[Task brief]
Transcribe the data line for line, starting with its first line and going on through the line containing "Забронировать". Leave the pictures out.

Start of Records for processing

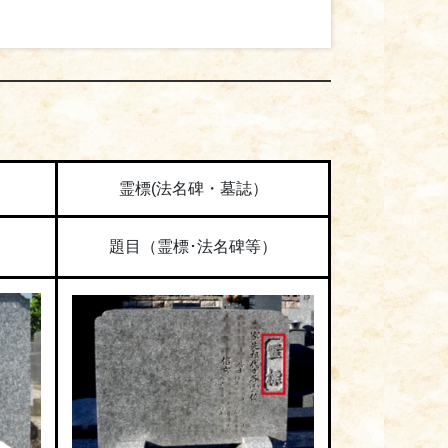
霊標(法名碑・墓誌）
題目（霊標･法名碑等）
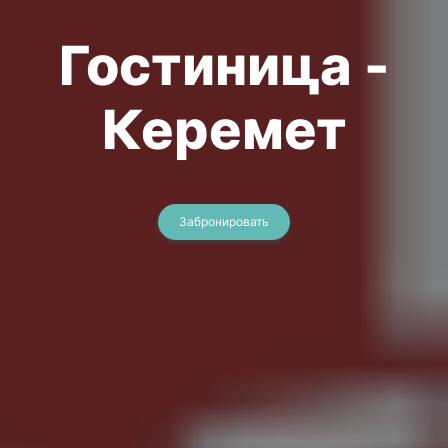
Гостиница -
Керемет
Забронировать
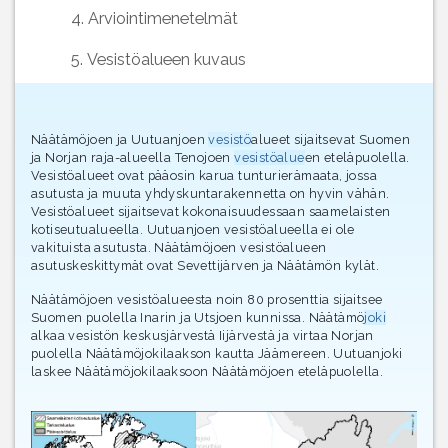
4. Arviointimenetelmät
5. Vesistöalueen kuvaus
Näätämöjoen ja Uutuanjoen
vesistö
alueet sijaitsevat Suomen
ja Norjan raja-alueella Tenojoen
vesistöalue
en eteläpuolella.
Vesistöalueet ovat pääosin karua tunturierämaata, jossa
asutusta ja muuta yhdyskuntarakennetta on hyvin vähän.
Vesistöalueet sijaitsevat kokonaisuudessaan saamelaisten
kotiseutualueella. Uutuanjoen vesistöalueella ei ole
vakituista asutusta. Näätämöjoen vesistöalueen
asutuskeskittymät ovat Sevettijärven ja Näätämön kylät.
Näätämöjoen vesistöalueesta noin 80 prosenttia sijaitsee
Suomen puolella Inarin ja Utsjoen kunnissa. Näätämö
joki
alkaa vesistön keskusjärvestä Iijärvestä ja virtaa Norjan
puolella Näätämöjokilaakson kautta Jäämereen. Uutuanjoki
laskee Näätämöjokilaaksoon Näätämöjoen eteläpuolella.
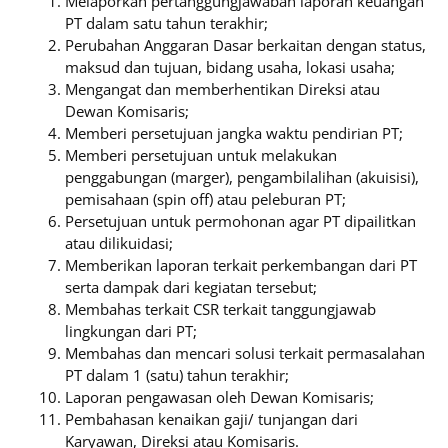
Melaporkan pertanggungjawaban laporan keuangan
PT dalam satu tahun terakhir;
Perubahan Anggaran Dasar berkaitan dengan status,
maksud dan tujuan, bidang usaha, lokasi usaha;
Mengangat dan memberhentikan Direksi atau
Dewan Komisaris;
Memberi persetujuan jangka waktu pendirian PT;
Memberi persetujuan untuk melakukan
penggabungan (marger), pengambilalihan (akuisisi),
pemisahaan (spin off) atau peleburan PT;
Persetujuan untuk permohonan agar PT dipailitkan
atau dilikuidasi;
Memberikan laporan terkait perkembangan dari PT
serta dampak dari kegiatan tersebut;
Membahas terkait CSR terkait tanggungjawab
lingkungan dari PT;
Membahas dan mencari solusi terkait permasalahan
PT dalam 1 (satu) tahun terakhir;
Laporan pengawasan oleh Dewan Komisaris;
Pembahasan kenaikan gaji/ tunjangan dari
Karyawan, Direksi atau Komisaris.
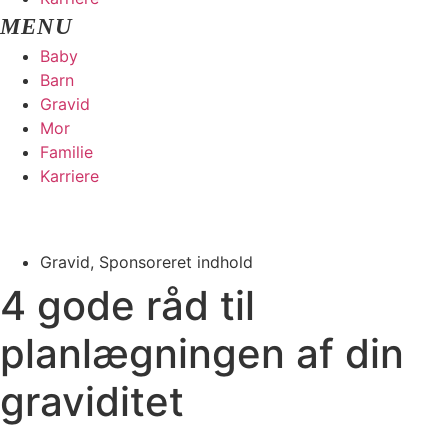
Baby
Barn
Gravid
Mor
Familie
Karriere
Gravid
,
Sponsoreret indhold
4 gode råd til
planlægningen af din
graviditet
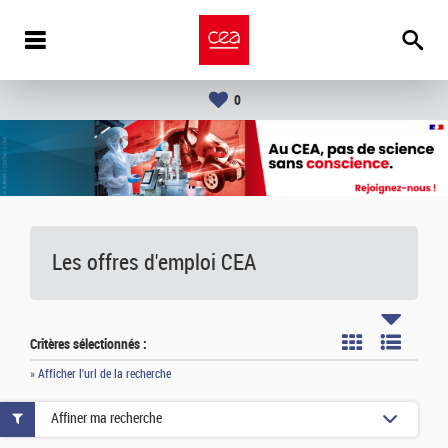
0
Les offres d'emploi
CEA
Critères sélectionnés :
» Afficher l'url de la recherche
Affiner ma recherche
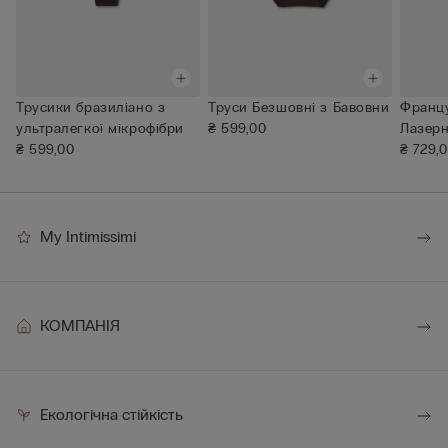
Трусики бразиліано з
Труси Безшовні з Бавовни
Францу
ультралегкої мікрофібри
₴ 599,00
Лазерн
₴ 599,00
₴ 729,
My Intimissimi
КОМПАНІЯ
Екологічна стійкість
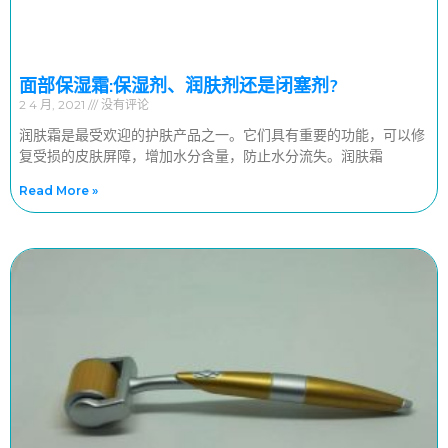
面部保湿霜:保湿剂、润肤剂还是闭塞剂?
2 4 月, 2021
没有评论
润肤霜是最受欢迎的护肤产品之一。它们具有重要的功能，可以修
复受损的皮肤屏障，增加水分含量，防止水分流失。润肤霜
Read More »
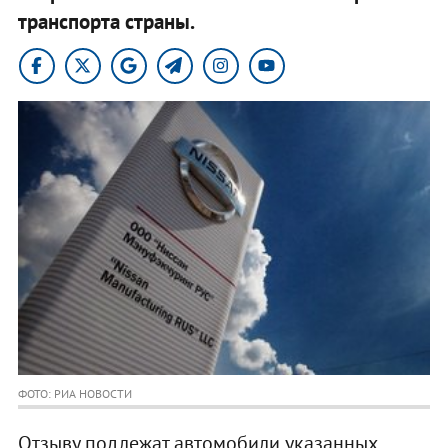
транспорта страны.
ФОТО: РИА НОВОСТИ
Отзыву подлежат автомобили указанных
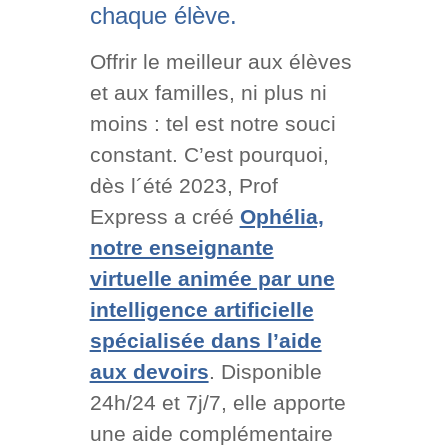
chaque élève.
Offrir le meilleur aux élèves
et aux familles, ni plus ni
moins : tel est notre souci
constant. C’est pourquoi,
dès l´été 2023, Prof
Express a créé
Ophélia,
notre enseignante
virtuelle animée par une
intelligence artificielle
spécialisée dans l’aide
aux devoirs
. Disponible
24h/24 et 7j/7, elle apporte
une aide complémentaire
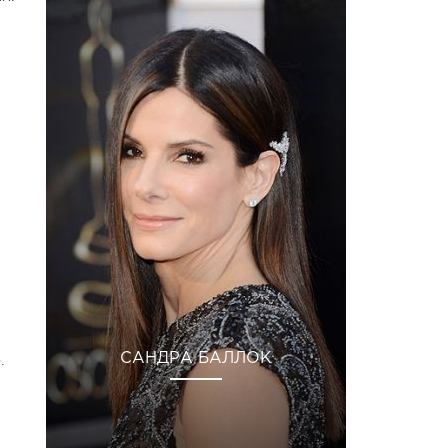
.
САНДРА БАЛЛОК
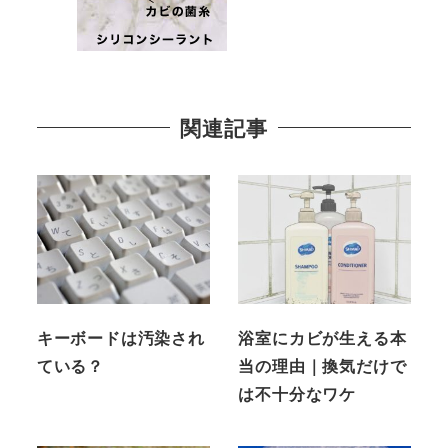
関連記事
キーボードは汚染され
浴室にカビが生える本
ている？
当の理由｜換気だけで
は不十分なワケ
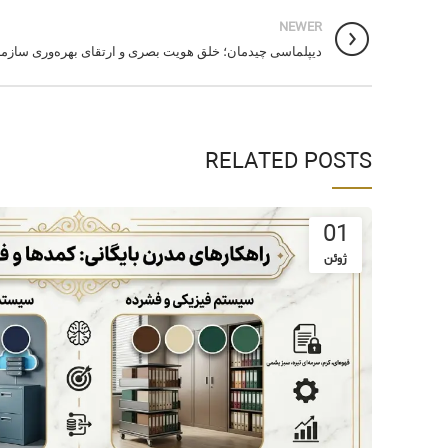
NEWER
دیپلماسی چیدمان؛ خلق هویت بصری و ارتقای بهره‌وری سازمان 
RELATED POSTS
01
ژوئن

End of Records for processing

[Your solution]
霊標(法名碑・墓誌）
題目（霊標･法名碑等）
Гостиница -
Керемет
Забронировать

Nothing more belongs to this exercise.